ここで、上記第1例のバランサ50Aおよび第2例のバランサ50Bと同様に、2つのバランサ50Cの慣性力FBの大きさの合計は、可動ウェイト52Aが第2の位置PC2に到達したときに、上記バランスウェイト21c,21dの慣性力FCの大きさの合計と同じになるように設定されている(図17参照)。
更に、バランサ50Cは、慣性力FBの方向が、可動ウェイト52Cが第1の位置PC1から第2の位置PC2に向けて移動するにつれて、上記ピストン42F,42Bによる慣性力FPを打ち消す方向に近づくように設定されている。
具体的には、バランサ50Cは、可動ウェイト52Cが第2の位置PC2にあるときに(すなわち、重心GBの偏心方向が上記延伸部543の延伸方向と同方向になるときに)、慣性力FBの方向が、上記ピストン42F,42Bによる慣性力FPを最も打ち消す方向となるように設定されている。
すなわち、バランサ50Cは、可動ウェイト52Cが第2の位置PC2にある状態で、例えば上記図2に示すように、ピストン42F,42Bによる慣性力FPが上向きとなる場合に、これとは反対の下向きに慣性力FBを生じる。他方、ピストン42F,42Bによる慣性力FPが下向きとなる場合に、これとは反対の上向きに慣性力FBを生じる。
このように設定されることで、バランサ軸48L,48Rの回転速度ωBが低いときには、可動ウェイト52Cが第1の位置PC1にあるので(図15(a)参照)、バランサ50Cの慣性力FBの方向が、ピストン42F,42Bによる慣性力FPを最も打ち消す方向に対してずれることになる。このとき、両者のずれは最も大きく、このずれによってエンジン10の1次振動を残存させることができる。
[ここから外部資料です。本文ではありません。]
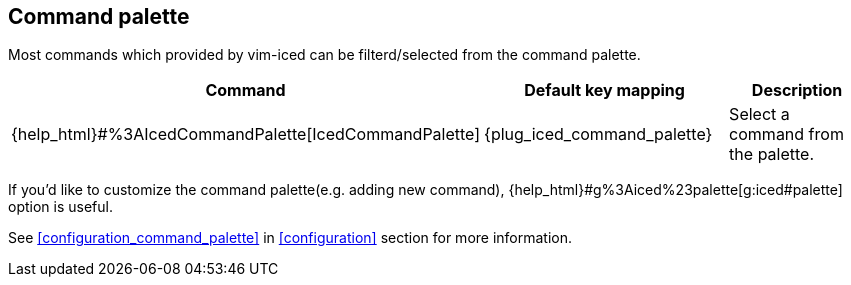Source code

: == Command palette [[command_palette]]

Most commands which provided by vim-iced can be filterd/selected from the command palette.

|===
| Command | Default key mapping | Description

| {help_html}#%3AIcedCommandPalette[IcedCommandPalette]
| {plug_iced_command_palette}
| Select a command from the palette.

|===

If you'd like to customize the command palette(e.g. adding new command), {help_html}#g%3Aiced%23palette[g:iced#palette] option is useful.

See <<configuration_command_palette>> in <<configuration>> section for more information.
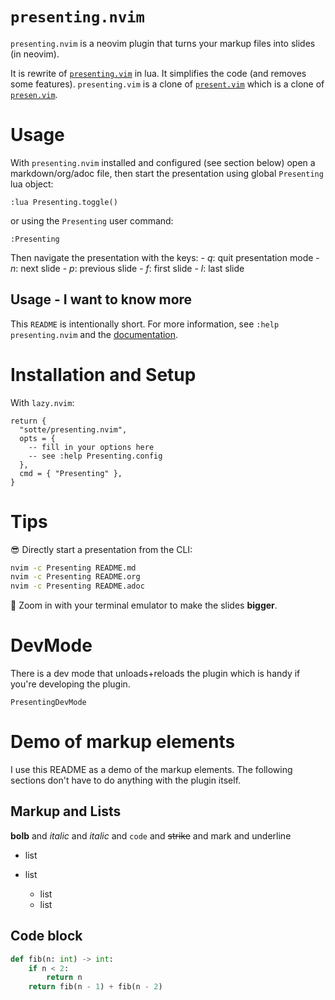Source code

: * =presenting.nvim=
  :PROPERTIES:
  :CUSTOM_ID: presenting.nvim
  :END:

=presenting.nvim= is a neovim plugin that turns your markup files into
slides (in neovim).

It is rewrite of
[[https://github.com/sotte/presenting.vim/][=presenting.vim=]] in lua.
It simplifies the code (and removes some features). =presenting.vim= is
a clone of [[https://github.com/pct/present.vim][=present.vim=]] which
is a clone of [[https://github.com/sorah/presen.vim][=presen.vim=]].

* Usage
  :PROPERTIES:
  :CUSTOM_ID: usage
  :END:

With =presenting.nvim= installed and configured (see section below) open
a markdown/org/adoc file, then start the presentation using global
=Presenting= lua object:

#+BEGIN_EXAMPLE
  :lua Presenting.toggle()
#+END_EXAMPLE

or using the =Presenting= user command:

#+BEGIN_EXAMPLE
  :Presenting
#+END_EXAMPLE

Then navigate the presentation with the keys: - /q/: quit presentation
mode - /n/: next slide - /p/: previous slide - /f/: first slide - /l/:
last slide

** Usage - I want to know more
   :PROPERTIES:
   :CUSTOM_ID: usage---i-want-to-know-more
   :END:

This =README= is intentionally short. For more information, see
=:help presenting.nvim= and the
[[https://github.com/sotte/presenting.nvim/blob/main/doc/presenting.txt][documentation]].

* Installation and Setup
  :PROPERTIES:
  :CUSTOM_ID: installation-and-setup
  :END:

With =lazy.nvim=:

#+BEGIN_EXAMPLE
  return {
    "sotte/presenting.nvim",
    opts = {
      -- fill in your options here
      -- see :help Presenting.config
    },
    cmd = { "Presenting" },
  }
#+END_EXAMPLE

* Tips
  :PROPERTIES:
  :CUSTOM_ID: tips
  :END:

😎 Directly start a presentation from the CLI:

#+BEGIN_SRC sh
  nvim -c Presenting README.md
  nvim -c Presenting README.org
  nvim -c Presenting README.adoc
#+END_SRC

🔬 Zoom in with your terminal emulator to make the slides *bigger*.

* DevMode
  :PROPERTIES:
  :CUSTOM_ID: devmode
  :END:

There is a dev mode that unloads+reloads the plugin which is handy if
you're developing the plugin.

#+BEGIN_EXAMPLE
  PresentingDevMode
#+END_EXAMPLE

* Demo of markup elements
  :PROPERTIES:
  :CUSTOM_ID: demo-of-markup-elements
  :END:

I use this README as a demo of the markup elements. The following
sections don't have to do anything with the plugin itself.

** Markup and Lists
   :PROPERTIES:
   :CUSTOM_ID: markup-and-lists
   :END:

*bolb* and /italic/ and /italic/ and =code= and +strike+ and mark and
underline

- list
- list

  - list
  - list

** Code block
   :PROPERTIES:
   :CUSTOM_ID: code-block
   :END:

#+BEGIN_SRC python
  def fib(n: int) -> int:
      if n < 2:
          return n
      return fib(n - 1) + fib(n - 2)
#+END_SRC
そして、バランサ軸48L,48Rの回転速度ωBが高まるのに伴い、可動ウェイト52Cが第1の位置PC1から第2の位置PC2に向けて移動すると、バランサ50Cの慣性力FBの方向が、ピストン42F,42Bによる慣性力FPを最も打ち消す方向に徐々に近づいていく。このとき、両者のずれが徐々に小さくなり、これによってエンジン10の1次振動を徐々に低減することができる。
そして、バランサ軸48L,48Rの回転速度ωBが更に高まり、可動ウェイト52Cが第2の位置PC2に到達すると(図15(b)参照)、バランサ50Cの慣性力FBの方向が、ピストン42F,42Bによる慣性力FPを最も打ち消す方向と同じになる。これにより、エンジン10の1次振動を最小にすることができる。
以上により、本実施形態のバランサ50Cは、バランサ軸48L,48Rの回転速度ωBが高まるのに伴い、エンジン10の振動を抑制する程度を徐々に高めることができるので、低回転速度域では1次振動を顕在化し、高回転速度域では1次振動を低減することが可能となる。
なお、第3例のバランサ50Cは、図16に示すように、支持部54Cの2本の延伸部543の間に、第1ストッパ部58Cおよび第2ストッパ部59Cを設けるようにしてもよい。
可動ウェイト52Cは、第1の位置PC1にあるときに、弾性体56Cが取り付けられる側の側部が第1ストッパ部58Cに突き当たって、バランサ軸48L,48R側への更なる移動が規制される。
他方、可動ウェイト52Cは、第2の位置PC2にあるときに、弾性体56Cが取り付けられる側とは反対側の側部が第2ストッパ部59Cに突き当たって、第1の位置PC1とは反対側への移動が規制される。